Freitag, 23. Mai 2008

Ölpreis steigt weiter Richtung Rekordhoch: Spekulationen als Ursache für Höhenflug

  • Gewinnmitnahmen beruhigten Preise nur kurzfristig
  • Erdölmarkt hat weiterhin Potenzial für Rekordsprünge

Die Ölpreise haben nach kräftigen Gewinnmitnahmen wieder zugelegt und sich deutlich über der Marke von 130 Dollar gehalten. Im Nachmittagshandel kostete ein Barrel Rohöl der US-Referenzsorte West Texas Intermediate mit Auslieferung im Juli 132,38 Dollar (84,02 Euro) und damit 1,60 Dollar mehr als im späten Vortageshandel. Zuvor hatte der WTI-Ölpreis noch ein neues Rekordhoch bei 135,09 Dollar erreicht.

An der Börse in London ist der Preis für Rohöl der Nordseesorte Brent nach Gewinnmitnahmen wieder deutlich gestiegen und stand zuletzt bei 132,45 Dollar. Hier gab es am Donnerstag einen Höchstwert bei 135,14 Dollar.

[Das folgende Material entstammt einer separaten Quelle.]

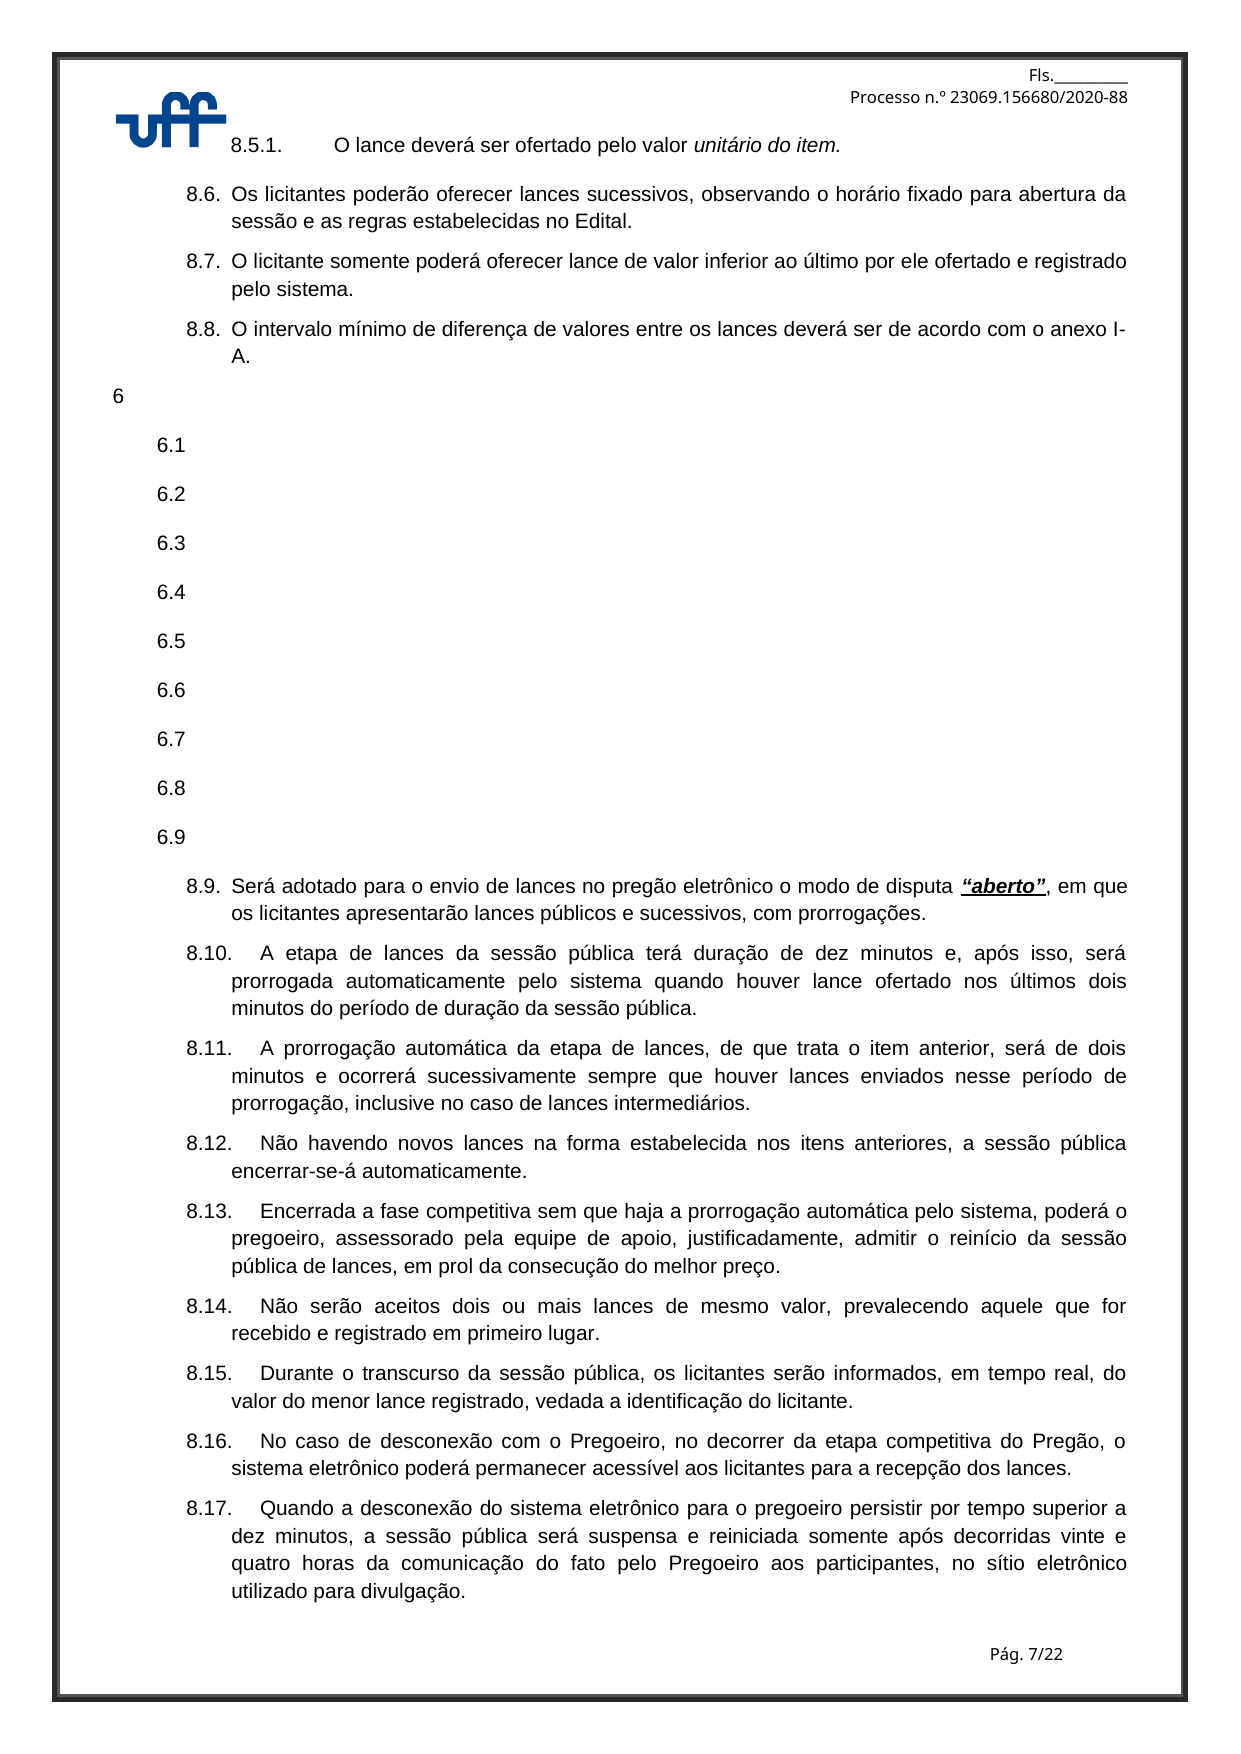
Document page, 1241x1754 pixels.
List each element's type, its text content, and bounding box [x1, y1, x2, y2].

Gewinnmitnahmen beruhigten Preis
Nach der jüngsten Rekordjagd mit einem Preissprung über die Marke von 135 Dollar haben zunächst Gewinnmitnahmen den US-Ölpreis wieder in die Nähe von 130 Dollar sinken lassen, sagte der Rohstoffexperte David Moore von der Commonwealth Bank of Australia. Trotz der jüngsten Gewinnmitnahmen an den Ölmärkten könne von einer Entspannung der Lage aber keine Rede sein, sagte der Experte Mark Pervan von der ANZ Bank. Die Situation an den Ölmärkten sei weiterhin "brandheiß".

"Viele Anleger werten die Gewinnmitnahmen im späten Handel als eine günstige Einstiegsmöglichkeit", beschreibt der Analyst Ed Meir vom Londoner Handelshaus MF Global den Handel. Die Ölmärkte hätten nach wie vor das Potenzial für Rekordsprünge. Anfang des Monats hielt die renommierte US-Investmentbank Goldman Sachs in den kommenden zwei Jahren sogar einen Höhenflug bei den Ölpreisen bis an die Marke von 200 Dollar für möglich.

Spekulation als Preistreiber
Neben der Sorge der Anleger vor künftigen Engpässen bei der Versorgung der Weltmärkte mit Rohöl sehen Fachleute auch das starke Engagement von Spekulanten als Preistreiber. In den vergangenen Monaten investierten unter anderem große Fondsgesellschaften an den Ölmärkten. Mit nahezu täglichen Rekordwerten gab es zuletzt aber auch immer wieder Experten, die vor einer Spekulationsblase warnten. "Die Anzeichen für eine Blase am Rohölmarkt mehren sich", sagte beispielsweise der Volkswirt Ralph Solveen von der Commerzbank. Aber auch für den Experten Solveen ist zunächst kein Ende des Höhenflugs an den Ölmärkten in Sicht.

Unterdessen sprang der Preis für Rohöl der Organisation erdölexportierender Länder (OPEC) auf einen neuen Rekordstand. Nach Angaben des OPEC-Sekretariates vom Freitag kostete ein Barrel Rohöl aus den Fördergebieten des Kartells am Donnerstag 127,59 US-Dollar. Das waren 3,14 Dollar mehr als zum Handelsschluss am Vortag.